BioML Seminar 3.4 - Predicting genome-wide functional constraints with GPN-Star
[IN PERSON EVENT IN BERKELEY]
Join us for a new seminar from the BioML group in Machine Learning at Berkeley, sponsored by Amplify Partners. This week we're hosting Chengzhong Ye, a PhD candidate from Prof Yun Song's lab here at Berkeley.
Abstract:
Genomic language models (gLMs) have emerged as a powerful approach for learning genome-wide functional constraints directly from DNA sequence, yet NLP-style gLMs often demand substantial compute and still lag classical evolutionary models on key tasks. We present GPN-Star (Genomic Pretrained Network with Species Tree and Alignment Representation), a biologically grounded gLM with a phylogeny-aware architecture that integrates whole-genome alignments and species trees to model evolutionary relationships explicitly. Trained on alignments spanning vertebrate, mammalian, and primate timescales, GPN-Star attains state-of-the-art accuracy across diverse variant-effect prediction tasks in both coding and noncoding regions of the human genome. Analyses across timescales reveal task-dependent advantages of emphasizing more recent versus deeper evolutionary signal.

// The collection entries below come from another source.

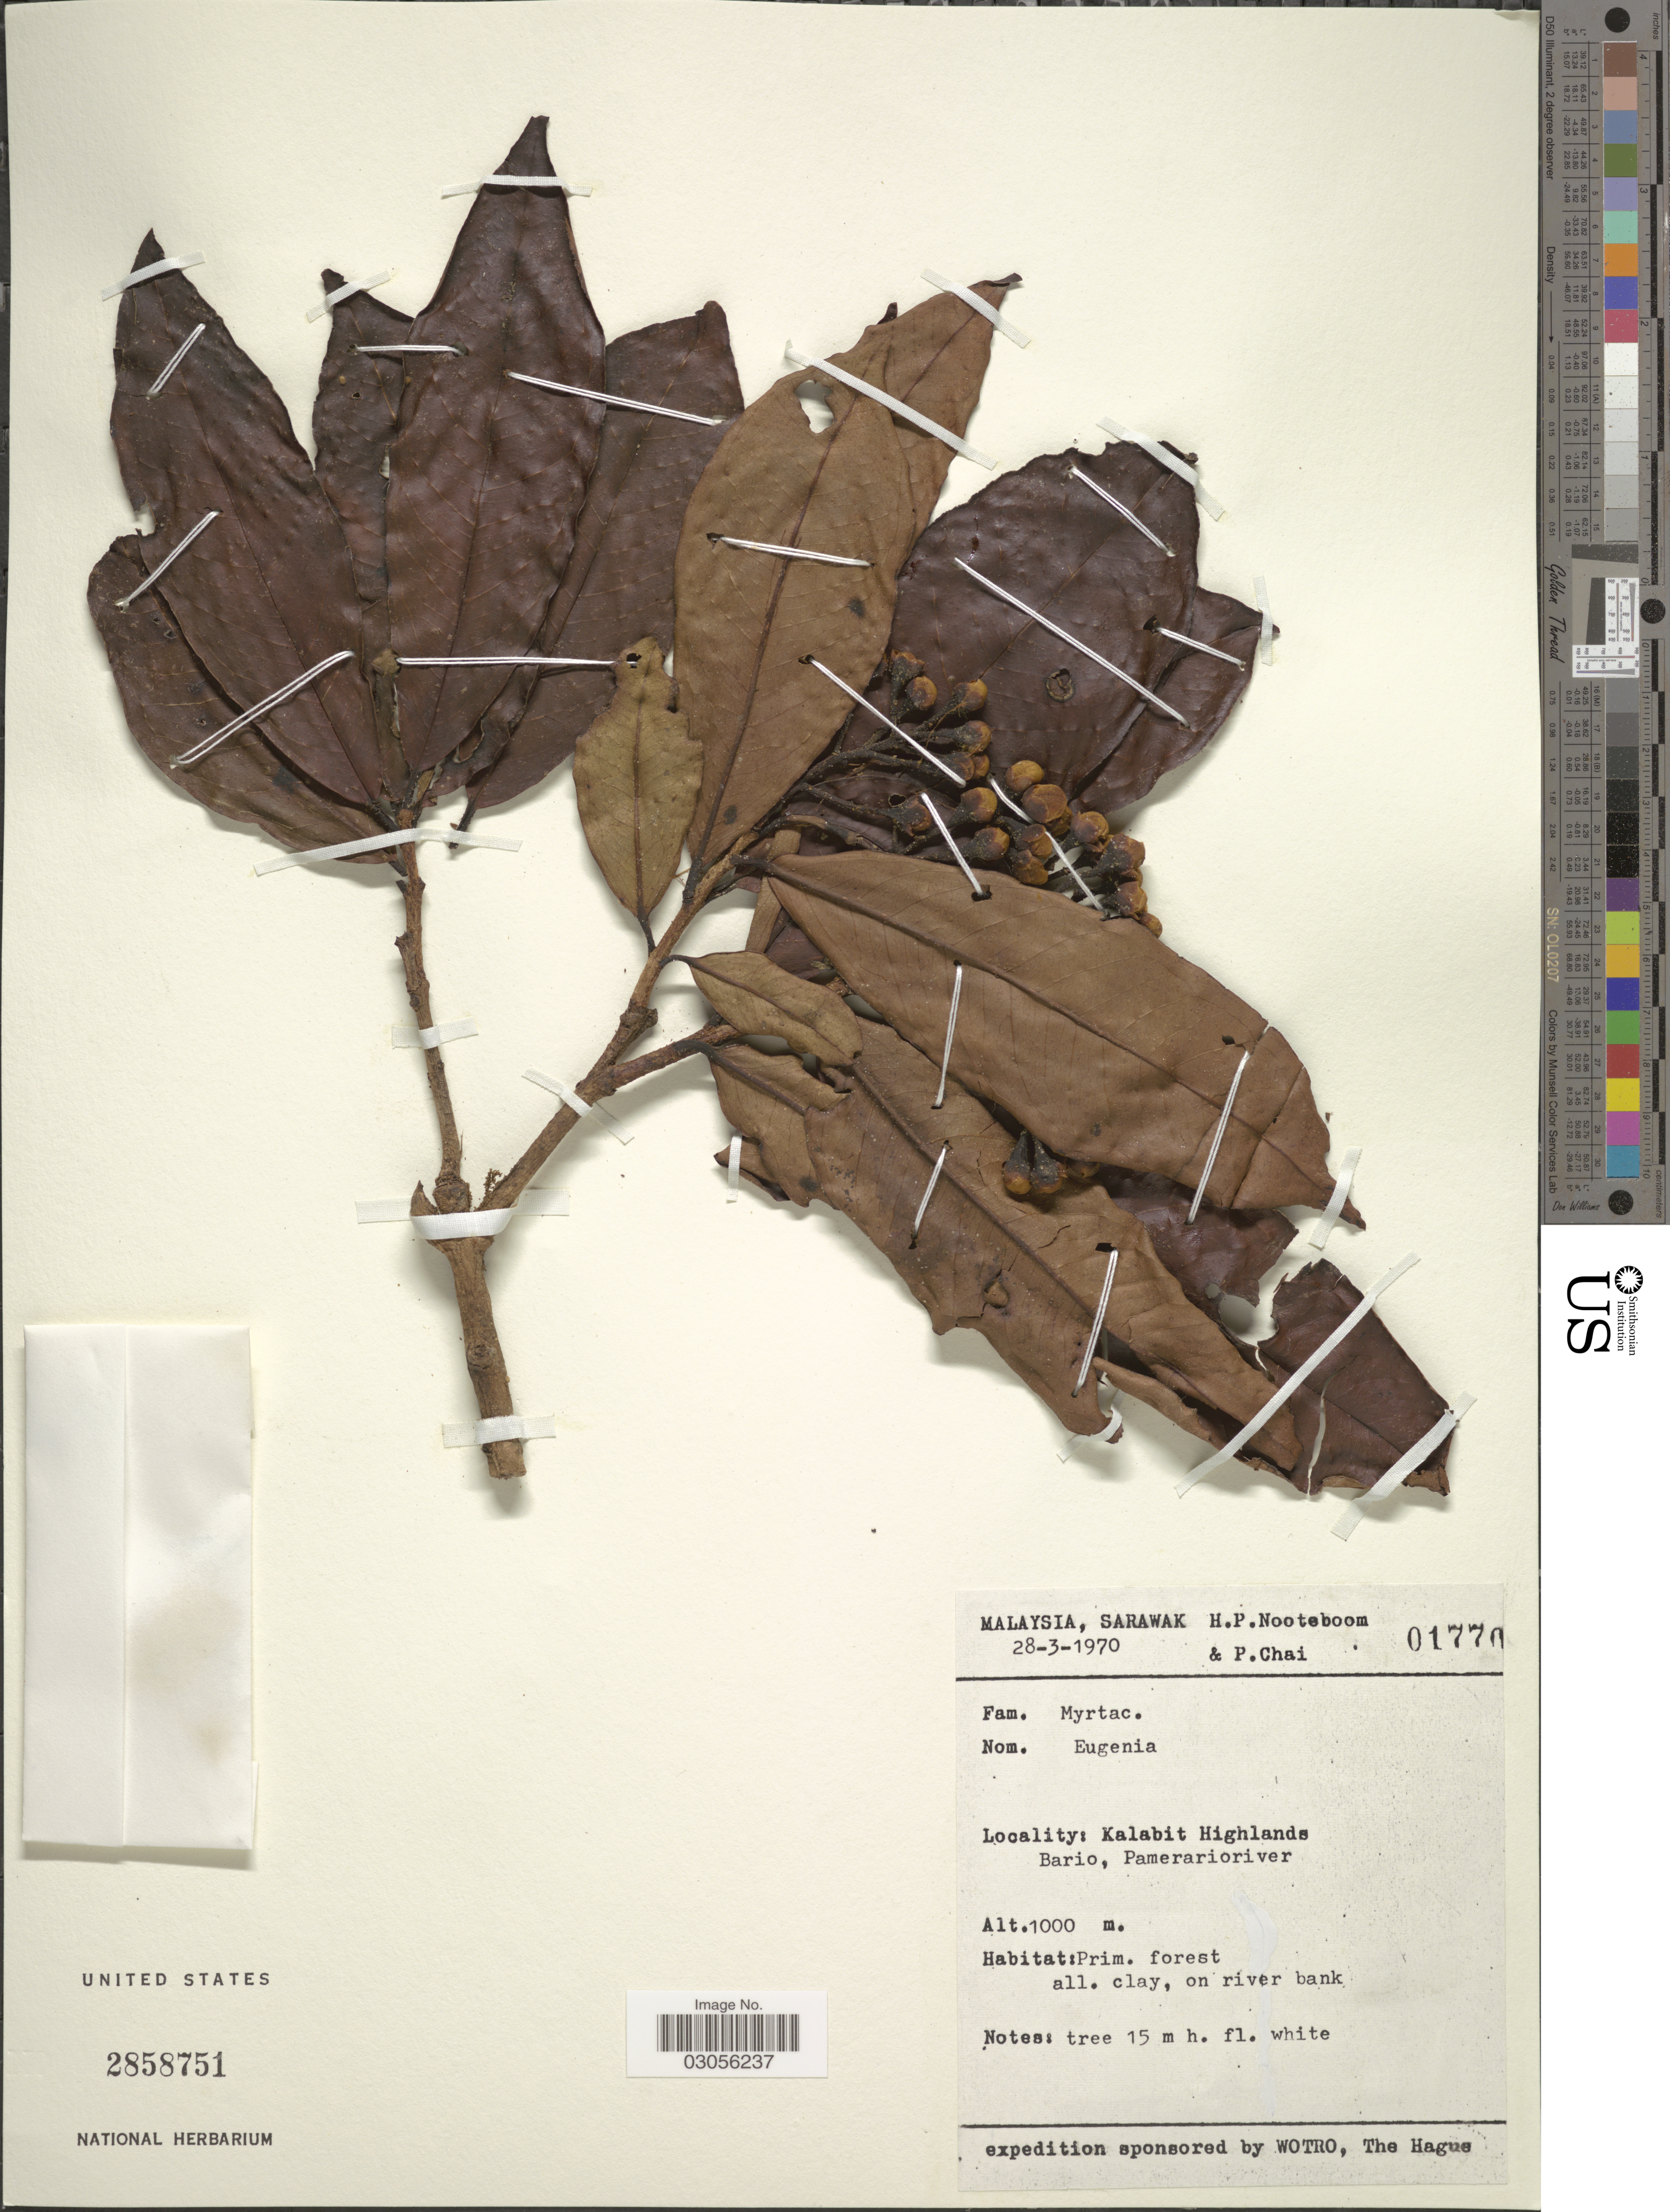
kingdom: Plantae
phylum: Tracheophyta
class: Magnoliopsida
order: Myrtales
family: Myrtaceae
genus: Syzygium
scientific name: Syzygium sp.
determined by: Strong, M. T., (US), Smithsonian Institution - National Museum of Natural History (UNITED STATES)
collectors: H. P. Nooteboom & P. Chai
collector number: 01770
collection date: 1970-03-28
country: Malaysia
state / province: Sarawak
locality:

In human genetics applications, GPN-Star improves prioritization of pathogenic and fine-mapped GWAS variants, yields strong enrichments of complex-trait heritability, and increases power in rare-variant association testing. Extending beyond humans, we applied GPN-Star for mouse, chicken, fly, worm, and Arabidopsis, demonstrating robustness and generalizability. Overall, GPN-Star provides a scalable and flexible framework for genome interpretation that leverages expanding comparative genomics resources.
Bio:
Chengzhong Ye is a PhD candidate in Yun Song's lab at UC Berkeley. His recent research focuses on developing genomic language models with biologically grounded designs. More broadly, he works on machine learning methods that leverage evolutionary data to study human genetic variation and disease. He has previously worked on protein variant effect prediction and single-cell omics. Prior to joining Berkeley, he received his BS and MD degrees from Tsinghua University.